Eur J Pediatr Surg 2012; 22(05): 409-411
DOI: 10.1055/s-0032-1315809
Original Article
Thieme Medical Publishers 333 Seventh Avenue, New York, NY 10001, USA.

Distribution of Feeding Styles after Pyloromyotomy among Pediatric Surgical Training Programs in North America

David Juang
1   Department of Surgery, Children's Mercy Hospital, Kansas City, Missouri, United States
,
Obinna O. Adibe
1   Department of Surgery, Children's Mercy Hospital, Kansas City, Missouri, United States
,
Carrie A. Laituri
1   Department of Surgery, Children's Mercy Hospital, Kansas City, Missouri, United States
,
Daniel J. Ostlie
1   Department of Surgery, Children's Mercy Hospital, Kansas City, Missouri, United States
,
George W. Holcomb III
1   Department of Surgery, Children's Mercy Hospital, Kansas City, Missouri, United States
,
Shawn D. St. Peter
1   Department of Surgery, Children's Mercy Hospital, Kansas City, Missouri, United States
› Author Affiliations
Further Information

Publication History

18 April 2012

21 April 2012

Publication Date:
07 July 2012 (online)

Abstract

Introduction The feeding regimen employed after pyloromyotomy for pyloric stenosis continues to be a topic of debate and has yet to be evaluated in a prospective, randomized trial. To understand the spectrum of current feeding schedules being utilized in the various training programs, we queried the program directors or representatives about their feeding schedules.
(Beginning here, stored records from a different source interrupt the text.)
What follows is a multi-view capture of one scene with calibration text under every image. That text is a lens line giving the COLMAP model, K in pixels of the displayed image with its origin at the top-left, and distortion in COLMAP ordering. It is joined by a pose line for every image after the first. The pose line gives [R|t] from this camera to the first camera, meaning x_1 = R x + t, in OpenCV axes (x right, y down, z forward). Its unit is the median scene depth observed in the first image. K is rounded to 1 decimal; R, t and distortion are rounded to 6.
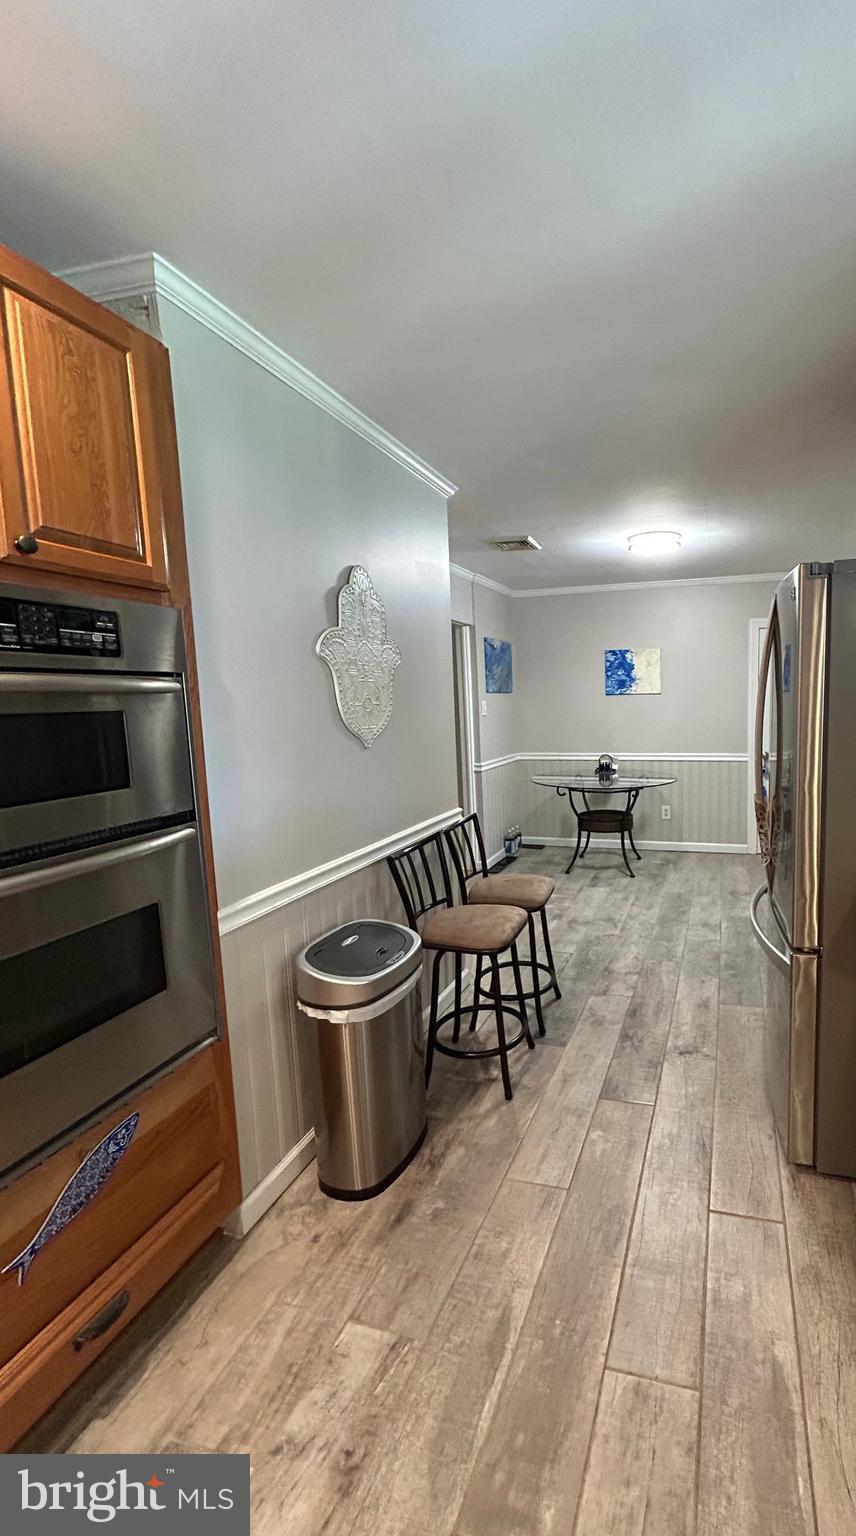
lens RADIAL K [[626.3, 0, 571.3], [0, 626.3, 770.7], [0, 0, 1]] dist [0.004753, 0.000311]
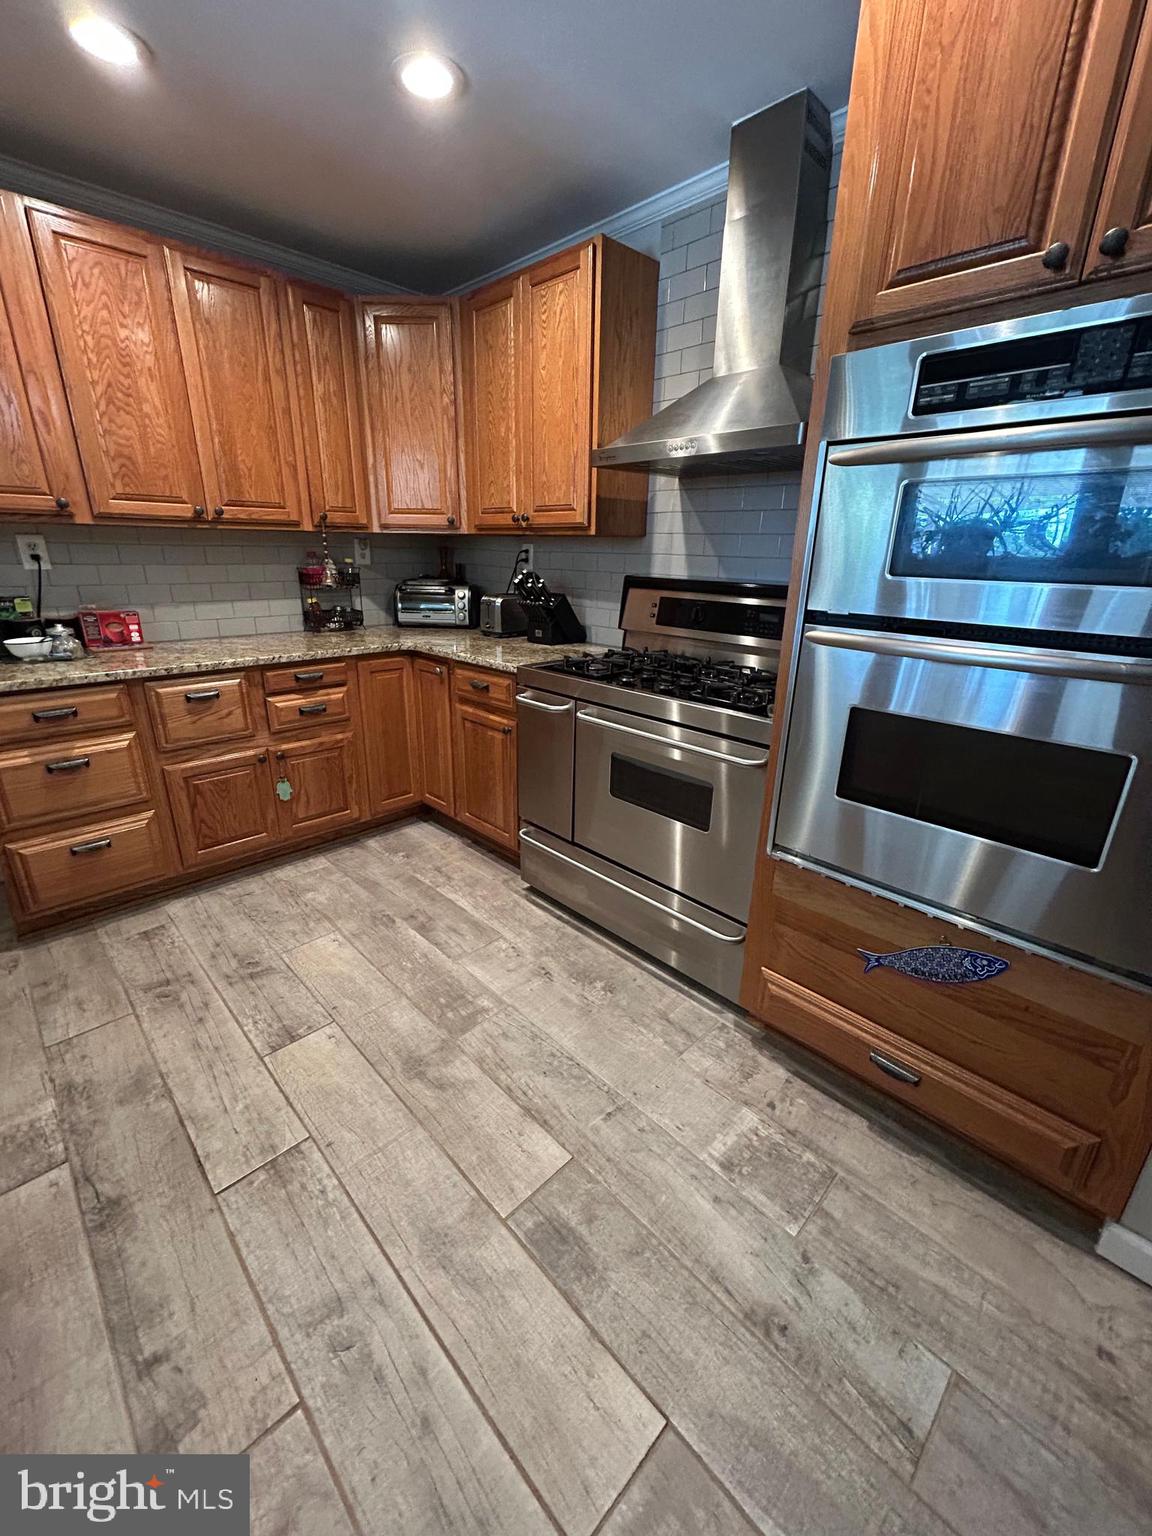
lens RADIAL K [[623.3, 0, 580.0], [0, 623.3, 765.4], [0, 0, 1]] dist [0.003499, -0.000361]
pose [[-0.521987, 0.295049, -0.800297, 0.260395], [-0.107742, 0.907942, 0.405009, -0.005842], [0.846121, 0.297635, -0.442145, 0.805774]]
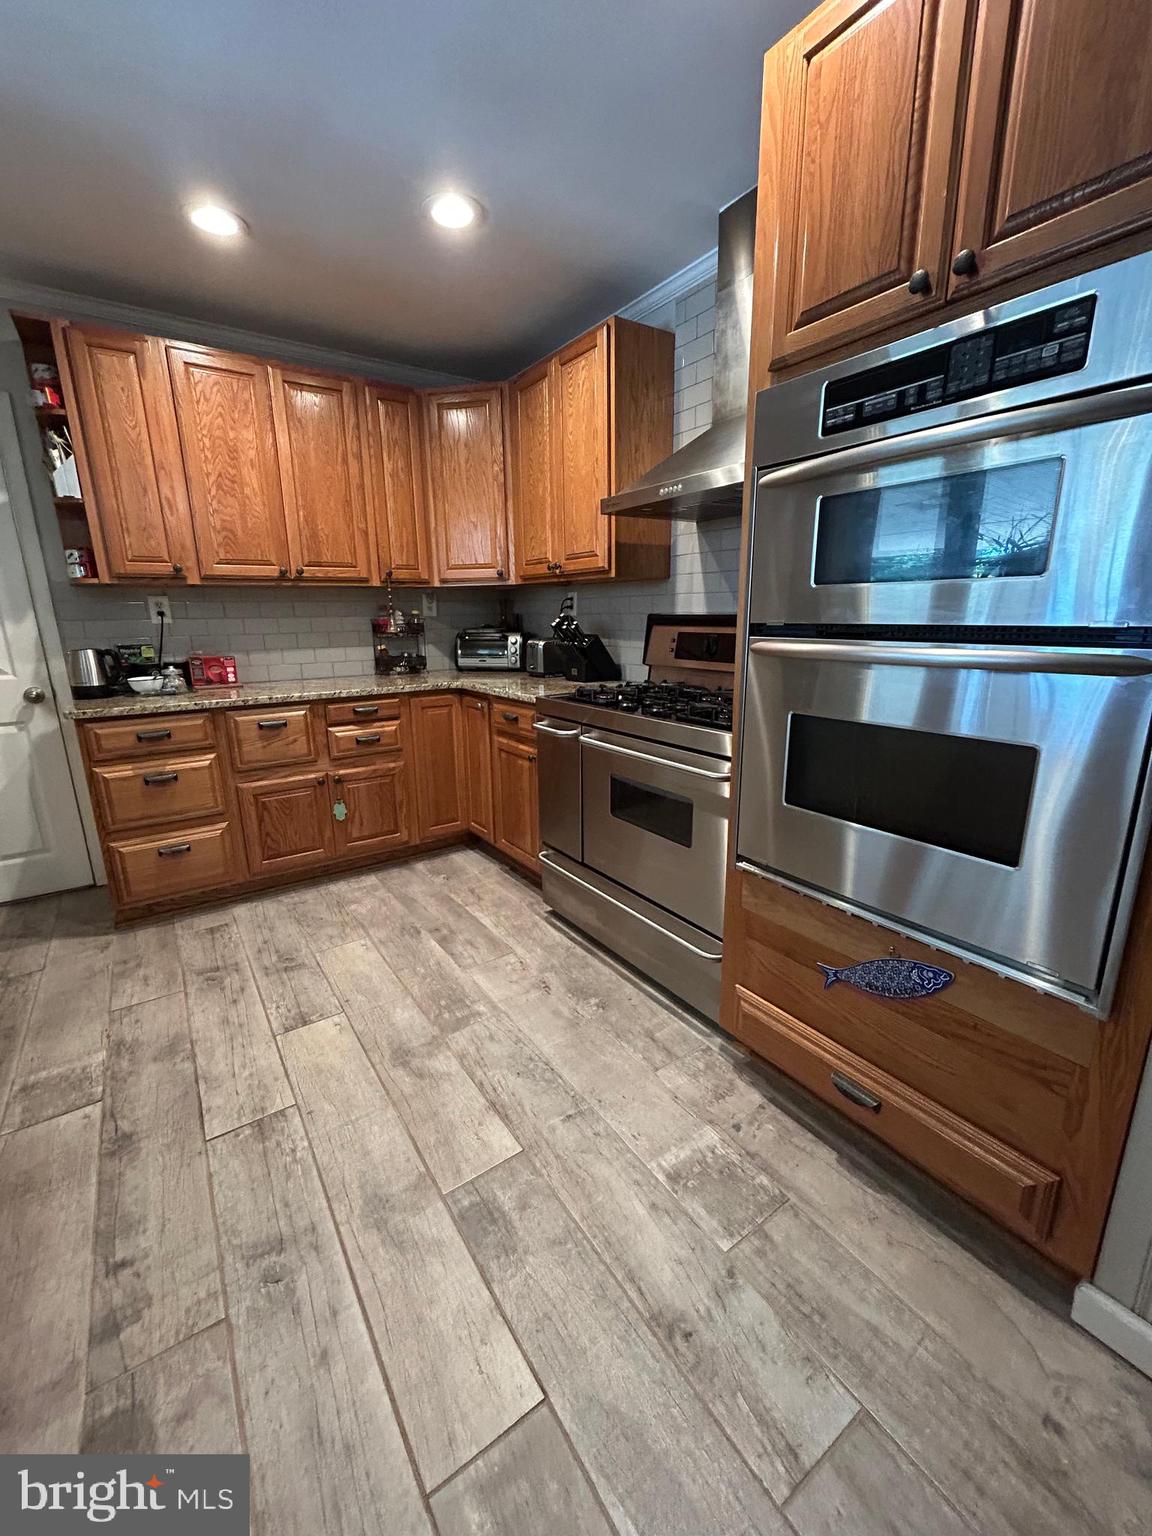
lens RADIAL K [[623.3, 0, 578.5], [0, 623.3, 765.0], [0, 0, 1]] dist [0.003499, -0.000361]
pose [[-0.659752, 0.211551, -0.721092, 0.196722], [-0.061001, 0.941315, 0.331971, 0.026647], [0.749004, 0.263006, -0.608129, 1.076910]]
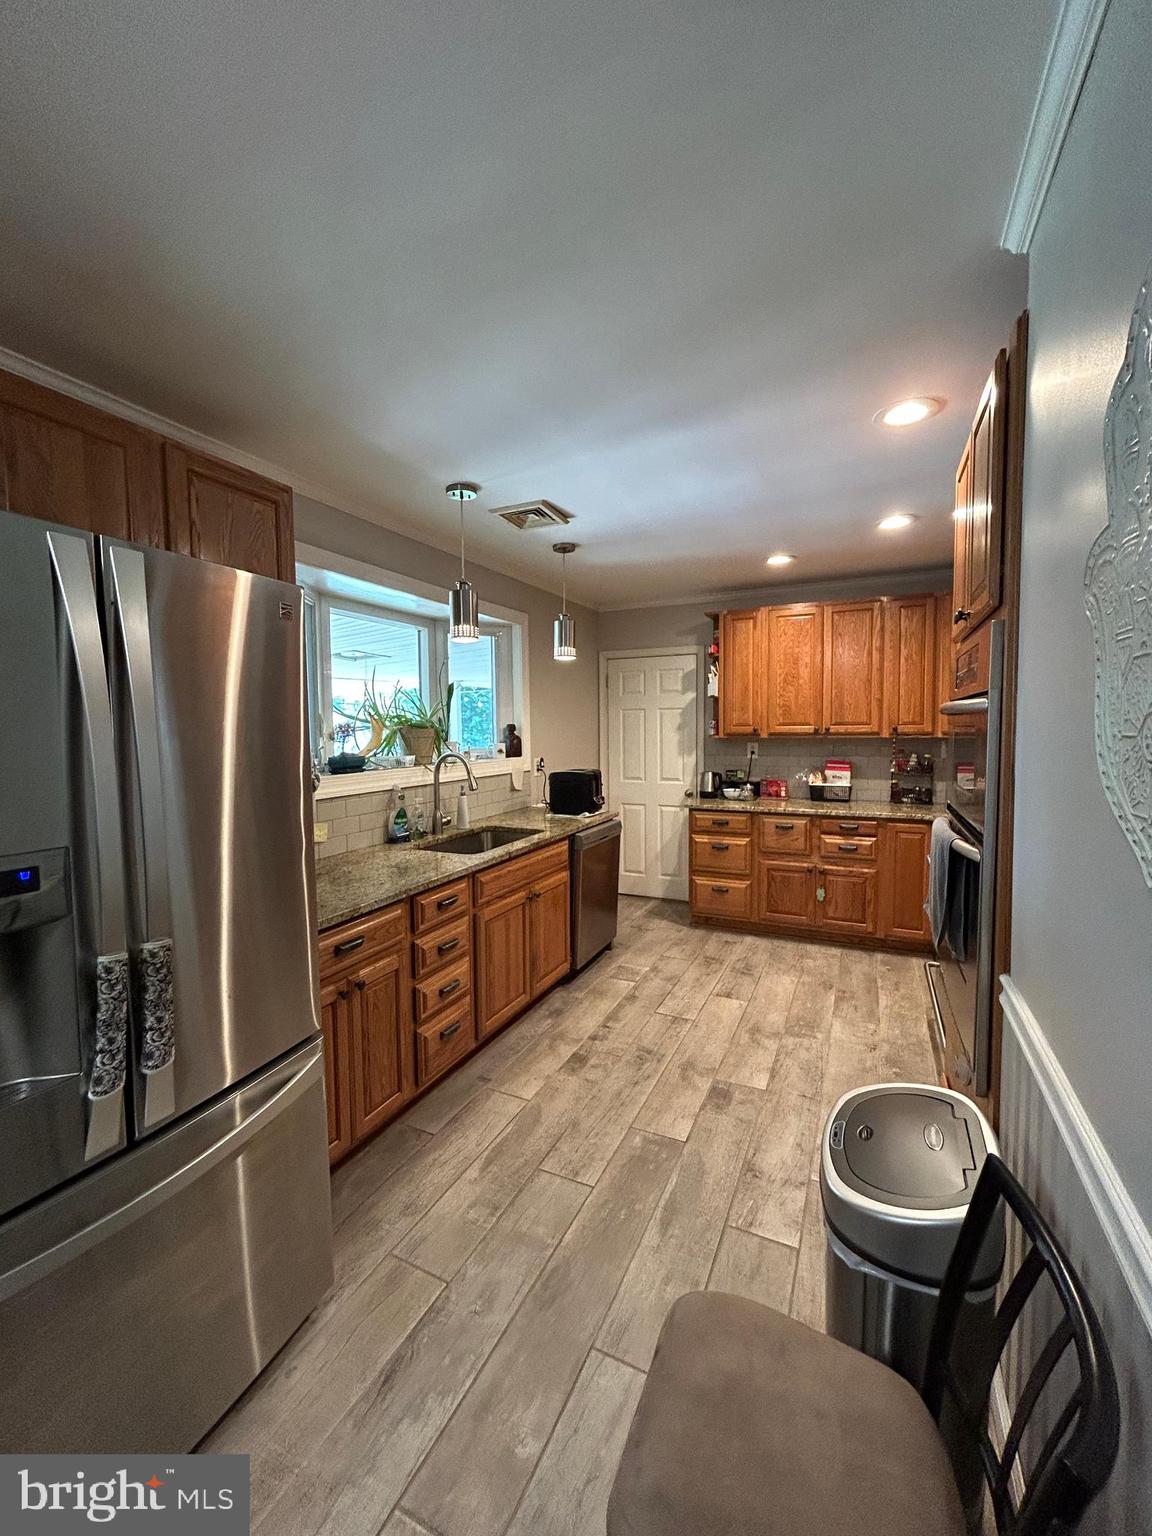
lens RADIAL K [[623.3, 0, 579.1], [0, 623.3, 771.9], [0, 0, 1]] dist [0.003499, -0.000361]
pose [[-0.980393, 0.020481, 0.195983, -0.214161], [0.057040, 0.981499, 0.182773, -0.256947], [-0.188614, 0.190368, -0.963423, 2.193737]]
Methods Through the use of multiple electronic communication resources, we surveyed 47 pediatric training programs in the United States and Canada about their postpyloromyotomy feeding schedules. Questions included time to first feed, how the schedule is advanced, and criteria for stopping feeds and discharge.

Results Reponses were received from 34 of the 47 institutions. Six programs had variable times of delay before instituting feeding whether ad libitum (ad lib) or protocol. The average time of delay was 4.3 hours. Six programs reported both ad lib feed and protocol feeding regiments. Twelve institutions used ad lib feeding regiments. Eight started feeding without delay. Twenty-six programs including our institution currently employ a protocol-based feeding regiment. Of these programs, seven begin the protocol without delay.

Conclusions Despite retrospective evidence in support of ad lib feeds after pyloromyotomy, the majority of teaching institutions employs protocols for the postpyloromyotomy feeding schedule. There is clearly a role for a prospective, randomized trial to compare ad lib to schedule feeding.